Please list every direct quotation of Greg Lusson's words in the black garlic article below.

# EXTRACTED TEXT:

★ ★ ★ ★ ★

Black Gold

Pine Cone Kitchen masterminds craft a culinary rarity.

After spending eight months (involuntarily) in Kenya following an international lockdown in March 2020, the lives of Greg Lusson, 36, and Kayla Burton, 33, faced turmoil back home. Their paid time off had run out, their jobs back in the States no longer were held for them, and their lives as they knew them in San Rafael, Calif., weren’t the same.

So the entrepreneurial couple decided to make a change, to uproot and relocate to Graeagle for a slower pace of life. It wasn’t long before Burton, a personal fitness instructor, and Lusson, a former graphic designer, both fans of culinary science, struck gold in their new town, launching a black garlic empire in the Lost Sierra.

“We’re selling out at every market event,” Lusson says of their in-demand, micro-batch black garlic company called Pine Cone Kitchen. “We can’t really scale up [and] continue [to] micro-batch the way we want to.”

Lusson and Burton toast their business’ expansion in front of Penman Peak in Plumas County

Discovering Black Garlic

Sourcing white garlic from micro-gardens in the mountains and meadows from Quincy to Reno, Lusson and Burton started experimenting with the Maillard reaction (a chemical reaction between amino acids and diminishing sugars that produces a distinctive seared flavor) to pioneer their own process of making black garlic, an umami-rich food that more resembles a truffle or mushroom than garlic.

“We stumbled into it at a ramen house in San Rafael on 4th Street,” Lusson recalls.

At first, Lusson and Burton thought the garlic had been conditioned in soy sauce, but they quickly learned the garlic had undergone a chemical reaction process to produce a caramelized final product that is black in color. Lusson likens it to what happens to the edges of a steak before it burns.

★ ★ ★ ★ ★

# INFORMATION SUPPLIED:
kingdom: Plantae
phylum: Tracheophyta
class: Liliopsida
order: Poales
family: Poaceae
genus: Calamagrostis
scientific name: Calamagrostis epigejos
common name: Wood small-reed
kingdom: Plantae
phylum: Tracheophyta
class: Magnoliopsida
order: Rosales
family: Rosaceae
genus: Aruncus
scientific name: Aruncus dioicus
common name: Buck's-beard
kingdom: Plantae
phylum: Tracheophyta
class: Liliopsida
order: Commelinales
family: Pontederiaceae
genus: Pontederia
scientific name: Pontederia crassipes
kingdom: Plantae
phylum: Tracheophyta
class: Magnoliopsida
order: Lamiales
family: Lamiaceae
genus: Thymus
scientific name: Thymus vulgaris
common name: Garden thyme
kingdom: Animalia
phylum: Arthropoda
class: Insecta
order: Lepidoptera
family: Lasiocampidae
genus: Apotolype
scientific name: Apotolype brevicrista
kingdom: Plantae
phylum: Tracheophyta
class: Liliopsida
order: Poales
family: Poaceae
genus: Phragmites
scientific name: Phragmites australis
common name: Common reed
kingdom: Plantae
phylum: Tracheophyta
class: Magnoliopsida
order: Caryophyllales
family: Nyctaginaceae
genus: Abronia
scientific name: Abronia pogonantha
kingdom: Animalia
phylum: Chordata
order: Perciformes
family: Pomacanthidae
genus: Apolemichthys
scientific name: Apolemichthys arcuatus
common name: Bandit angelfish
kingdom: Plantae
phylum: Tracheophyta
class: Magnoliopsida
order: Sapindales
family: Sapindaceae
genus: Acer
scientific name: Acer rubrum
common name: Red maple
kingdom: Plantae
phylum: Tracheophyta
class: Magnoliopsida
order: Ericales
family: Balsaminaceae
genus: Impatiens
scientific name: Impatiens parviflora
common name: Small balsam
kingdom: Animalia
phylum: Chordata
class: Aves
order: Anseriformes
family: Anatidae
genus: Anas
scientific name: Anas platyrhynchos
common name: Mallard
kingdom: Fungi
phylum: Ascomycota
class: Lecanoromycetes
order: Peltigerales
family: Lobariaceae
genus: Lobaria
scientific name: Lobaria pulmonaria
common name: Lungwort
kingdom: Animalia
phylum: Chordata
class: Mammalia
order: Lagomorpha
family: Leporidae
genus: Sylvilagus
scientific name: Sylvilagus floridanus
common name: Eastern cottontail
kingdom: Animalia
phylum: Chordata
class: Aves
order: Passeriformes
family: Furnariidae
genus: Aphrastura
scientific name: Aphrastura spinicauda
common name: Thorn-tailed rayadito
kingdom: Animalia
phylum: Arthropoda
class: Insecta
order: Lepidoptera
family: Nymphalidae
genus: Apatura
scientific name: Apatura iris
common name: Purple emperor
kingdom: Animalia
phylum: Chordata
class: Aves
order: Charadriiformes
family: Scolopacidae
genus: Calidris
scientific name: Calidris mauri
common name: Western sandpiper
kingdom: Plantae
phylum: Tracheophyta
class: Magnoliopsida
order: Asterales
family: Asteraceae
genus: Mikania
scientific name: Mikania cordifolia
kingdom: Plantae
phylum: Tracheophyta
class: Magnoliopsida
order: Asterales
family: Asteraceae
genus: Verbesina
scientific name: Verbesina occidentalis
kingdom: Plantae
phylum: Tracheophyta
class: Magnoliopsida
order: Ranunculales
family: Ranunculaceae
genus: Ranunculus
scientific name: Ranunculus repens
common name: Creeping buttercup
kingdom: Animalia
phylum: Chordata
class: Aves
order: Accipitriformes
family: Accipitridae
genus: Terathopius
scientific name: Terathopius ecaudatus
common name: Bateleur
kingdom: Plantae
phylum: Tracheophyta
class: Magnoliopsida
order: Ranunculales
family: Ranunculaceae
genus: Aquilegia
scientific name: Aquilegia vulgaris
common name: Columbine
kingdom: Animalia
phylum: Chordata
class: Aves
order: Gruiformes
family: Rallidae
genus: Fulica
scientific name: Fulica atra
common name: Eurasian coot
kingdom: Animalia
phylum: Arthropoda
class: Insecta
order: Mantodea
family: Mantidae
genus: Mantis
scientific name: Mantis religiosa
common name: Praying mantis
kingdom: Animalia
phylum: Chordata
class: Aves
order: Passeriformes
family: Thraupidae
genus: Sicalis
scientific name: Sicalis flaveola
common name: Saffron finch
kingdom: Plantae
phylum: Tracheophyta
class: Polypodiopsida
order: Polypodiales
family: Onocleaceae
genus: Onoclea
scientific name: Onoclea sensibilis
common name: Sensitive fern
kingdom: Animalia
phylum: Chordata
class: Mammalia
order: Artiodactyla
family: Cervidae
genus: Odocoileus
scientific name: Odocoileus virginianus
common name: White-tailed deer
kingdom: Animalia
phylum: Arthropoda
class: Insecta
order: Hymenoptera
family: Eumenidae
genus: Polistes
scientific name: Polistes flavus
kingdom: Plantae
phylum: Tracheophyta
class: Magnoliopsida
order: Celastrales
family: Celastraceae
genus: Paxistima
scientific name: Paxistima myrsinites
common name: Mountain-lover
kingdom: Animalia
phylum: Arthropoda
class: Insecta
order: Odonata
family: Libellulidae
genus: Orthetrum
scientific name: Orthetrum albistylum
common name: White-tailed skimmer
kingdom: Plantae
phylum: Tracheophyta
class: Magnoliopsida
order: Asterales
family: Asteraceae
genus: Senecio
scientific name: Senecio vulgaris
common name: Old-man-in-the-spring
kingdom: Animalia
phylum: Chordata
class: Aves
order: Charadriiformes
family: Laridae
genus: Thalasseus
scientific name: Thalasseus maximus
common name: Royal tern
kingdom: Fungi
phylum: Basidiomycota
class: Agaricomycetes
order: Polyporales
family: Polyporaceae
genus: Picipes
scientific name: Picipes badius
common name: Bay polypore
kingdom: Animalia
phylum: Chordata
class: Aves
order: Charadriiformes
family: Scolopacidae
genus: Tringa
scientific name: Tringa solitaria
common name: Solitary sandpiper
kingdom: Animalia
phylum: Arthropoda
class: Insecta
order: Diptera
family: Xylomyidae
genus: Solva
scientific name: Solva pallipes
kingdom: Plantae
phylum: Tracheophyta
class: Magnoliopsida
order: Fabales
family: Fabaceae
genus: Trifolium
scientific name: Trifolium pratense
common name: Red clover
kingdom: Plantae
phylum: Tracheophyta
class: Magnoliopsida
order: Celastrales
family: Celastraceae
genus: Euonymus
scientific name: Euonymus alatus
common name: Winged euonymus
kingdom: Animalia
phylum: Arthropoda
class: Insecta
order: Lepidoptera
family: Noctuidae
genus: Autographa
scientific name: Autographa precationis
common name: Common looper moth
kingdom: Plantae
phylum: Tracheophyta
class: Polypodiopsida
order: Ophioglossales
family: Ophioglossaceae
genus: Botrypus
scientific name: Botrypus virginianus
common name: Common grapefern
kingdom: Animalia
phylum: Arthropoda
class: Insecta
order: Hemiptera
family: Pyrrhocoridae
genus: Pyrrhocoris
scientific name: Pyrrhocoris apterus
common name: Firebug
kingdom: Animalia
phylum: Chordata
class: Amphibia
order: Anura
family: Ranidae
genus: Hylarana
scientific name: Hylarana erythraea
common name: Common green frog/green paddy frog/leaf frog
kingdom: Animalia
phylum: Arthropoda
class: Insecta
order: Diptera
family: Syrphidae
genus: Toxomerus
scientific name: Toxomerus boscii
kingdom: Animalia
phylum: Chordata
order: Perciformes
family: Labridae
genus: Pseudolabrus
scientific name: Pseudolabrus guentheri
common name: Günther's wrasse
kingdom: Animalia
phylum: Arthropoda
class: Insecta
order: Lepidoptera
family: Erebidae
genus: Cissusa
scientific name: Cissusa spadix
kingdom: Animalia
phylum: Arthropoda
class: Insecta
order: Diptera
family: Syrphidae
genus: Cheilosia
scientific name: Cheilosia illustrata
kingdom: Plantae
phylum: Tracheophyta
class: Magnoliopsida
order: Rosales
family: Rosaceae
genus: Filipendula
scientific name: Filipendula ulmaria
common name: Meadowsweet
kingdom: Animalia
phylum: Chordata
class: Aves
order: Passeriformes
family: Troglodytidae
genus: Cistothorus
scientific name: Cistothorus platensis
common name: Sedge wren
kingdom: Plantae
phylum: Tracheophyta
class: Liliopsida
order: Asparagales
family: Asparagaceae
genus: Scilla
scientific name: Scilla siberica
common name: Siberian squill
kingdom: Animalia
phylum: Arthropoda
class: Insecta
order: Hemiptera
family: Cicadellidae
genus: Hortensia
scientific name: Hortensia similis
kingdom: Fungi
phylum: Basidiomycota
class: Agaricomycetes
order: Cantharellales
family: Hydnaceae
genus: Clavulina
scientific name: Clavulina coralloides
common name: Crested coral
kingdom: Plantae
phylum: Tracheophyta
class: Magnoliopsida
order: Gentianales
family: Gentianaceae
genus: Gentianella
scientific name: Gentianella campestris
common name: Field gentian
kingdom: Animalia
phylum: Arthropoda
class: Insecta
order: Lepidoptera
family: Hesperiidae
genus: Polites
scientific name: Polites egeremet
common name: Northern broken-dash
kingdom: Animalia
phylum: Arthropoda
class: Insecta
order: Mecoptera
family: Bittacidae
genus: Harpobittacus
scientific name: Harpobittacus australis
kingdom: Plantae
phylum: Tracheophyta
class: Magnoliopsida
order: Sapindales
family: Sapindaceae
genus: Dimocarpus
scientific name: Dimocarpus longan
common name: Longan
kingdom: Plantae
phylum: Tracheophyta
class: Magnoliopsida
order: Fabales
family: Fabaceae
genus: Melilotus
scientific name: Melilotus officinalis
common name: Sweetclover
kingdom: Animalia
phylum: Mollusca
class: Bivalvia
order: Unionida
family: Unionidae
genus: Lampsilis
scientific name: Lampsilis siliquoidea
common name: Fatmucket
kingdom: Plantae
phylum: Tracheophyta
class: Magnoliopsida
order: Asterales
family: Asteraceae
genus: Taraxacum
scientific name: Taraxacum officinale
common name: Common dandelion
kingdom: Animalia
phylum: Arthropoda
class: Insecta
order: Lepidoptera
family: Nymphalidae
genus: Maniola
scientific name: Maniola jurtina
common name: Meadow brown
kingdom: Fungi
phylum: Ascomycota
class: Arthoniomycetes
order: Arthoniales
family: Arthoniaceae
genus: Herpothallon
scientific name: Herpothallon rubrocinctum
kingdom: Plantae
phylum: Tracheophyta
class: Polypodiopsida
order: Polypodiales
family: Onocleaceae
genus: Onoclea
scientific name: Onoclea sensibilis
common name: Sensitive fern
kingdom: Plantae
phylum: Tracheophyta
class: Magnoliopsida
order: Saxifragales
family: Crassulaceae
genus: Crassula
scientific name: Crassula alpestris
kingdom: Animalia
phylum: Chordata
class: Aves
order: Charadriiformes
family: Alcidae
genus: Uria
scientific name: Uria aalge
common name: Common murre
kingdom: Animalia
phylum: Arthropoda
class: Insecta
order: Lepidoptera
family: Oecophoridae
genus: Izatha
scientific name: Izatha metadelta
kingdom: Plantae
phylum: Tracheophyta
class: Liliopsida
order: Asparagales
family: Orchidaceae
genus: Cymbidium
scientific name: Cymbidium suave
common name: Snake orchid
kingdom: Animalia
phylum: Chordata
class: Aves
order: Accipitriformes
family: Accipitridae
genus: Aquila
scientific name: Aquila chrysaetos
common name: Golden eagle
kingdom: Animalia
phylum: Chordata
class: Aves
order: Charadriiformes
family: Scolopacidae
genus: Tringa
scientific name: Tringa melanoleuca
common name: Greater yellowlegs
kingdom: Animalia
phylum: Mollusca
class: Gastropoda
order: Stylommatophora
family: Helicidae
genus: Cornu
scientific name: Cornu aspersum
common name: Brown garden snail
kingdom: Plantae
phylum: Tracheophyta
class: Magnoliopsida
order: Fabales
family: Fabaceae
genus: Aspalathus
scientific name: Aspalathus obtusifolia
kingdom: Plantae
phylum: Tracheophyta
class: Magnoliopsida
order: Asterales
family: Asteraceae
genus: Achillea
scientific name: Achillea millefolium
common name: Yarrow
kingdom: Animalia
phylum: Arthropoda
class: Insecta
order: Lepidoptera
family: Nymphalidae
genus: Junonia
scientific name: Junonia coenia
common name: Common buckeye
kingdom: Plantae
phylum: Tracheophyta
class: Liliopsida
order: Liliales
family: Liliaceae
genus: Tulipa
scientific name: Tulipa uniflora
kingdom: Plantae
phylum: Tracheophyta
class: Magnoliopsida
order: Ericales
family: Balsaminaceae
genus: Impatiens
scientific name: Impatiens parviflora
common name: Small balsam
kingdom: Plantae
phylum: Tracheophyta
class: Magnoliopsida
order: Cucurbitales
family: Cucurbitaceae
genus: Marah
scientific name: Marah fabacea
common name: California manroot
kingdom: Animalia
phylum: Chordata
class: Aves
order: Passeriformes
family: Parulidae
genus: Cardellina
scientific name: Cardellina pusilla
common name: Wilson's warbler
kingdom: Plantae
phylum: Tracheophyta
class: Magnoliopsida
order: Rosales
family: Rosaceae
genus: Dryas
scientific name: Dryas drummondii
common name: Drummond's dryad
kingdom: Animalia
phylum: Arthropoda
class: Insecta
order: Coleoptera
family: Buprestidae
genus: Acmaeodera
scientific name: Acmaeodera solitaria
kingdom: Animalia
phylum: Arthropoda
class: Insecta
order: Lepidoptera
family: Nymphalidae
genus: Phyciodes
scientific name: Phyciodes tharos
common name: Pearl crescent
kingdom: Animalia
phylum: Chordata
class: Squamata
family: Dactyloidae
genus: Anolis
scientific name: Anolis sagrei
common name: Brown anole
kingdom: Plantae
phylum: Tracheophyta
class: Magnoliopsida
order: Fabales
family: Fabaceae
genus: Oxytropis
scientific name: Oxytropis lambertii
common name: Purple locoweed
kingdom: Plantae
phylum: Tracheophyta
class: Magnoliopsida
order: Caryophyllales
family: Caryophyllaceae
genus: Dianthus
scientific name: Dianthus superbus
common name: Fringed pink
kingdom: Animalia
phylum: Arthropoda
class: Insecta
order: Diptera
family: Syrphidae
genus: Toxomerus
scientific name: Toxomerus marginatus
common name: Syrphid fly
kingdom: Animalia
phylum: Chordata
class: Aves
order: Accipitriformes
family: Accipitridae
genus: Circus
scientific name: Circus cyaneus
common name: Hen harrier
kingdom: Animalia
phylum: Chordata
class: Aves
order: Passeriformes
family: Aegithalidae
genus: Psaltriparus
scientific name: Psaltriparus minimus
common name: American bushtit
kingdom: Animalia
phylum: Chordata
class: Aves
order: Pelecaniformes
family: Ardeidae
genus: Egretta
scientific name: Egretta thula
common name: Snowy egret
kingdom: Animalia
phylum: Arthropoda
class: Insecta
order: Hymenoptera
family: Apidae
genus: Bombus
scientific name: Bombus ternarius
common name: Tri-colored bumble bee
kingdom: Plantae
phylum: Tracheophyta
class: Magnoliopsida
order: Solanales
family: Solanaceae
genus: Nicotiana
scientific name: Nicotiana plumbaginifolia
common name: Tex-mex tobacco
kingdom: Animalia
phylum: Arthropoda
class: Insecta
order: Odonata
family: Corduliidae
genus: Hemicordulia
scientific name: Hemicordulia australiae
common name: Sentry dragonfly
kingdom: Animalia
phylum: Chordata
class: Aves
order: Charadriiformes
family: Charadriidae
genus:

★ ★ ★ ★ ★

# RESPONSE:
- "We're selling out at every market event."
- "We can't really scale up [and] continue [to] micro-batch the way we want to."
- "We stumbled into it at a ramen house in San Rafael on 4th Street."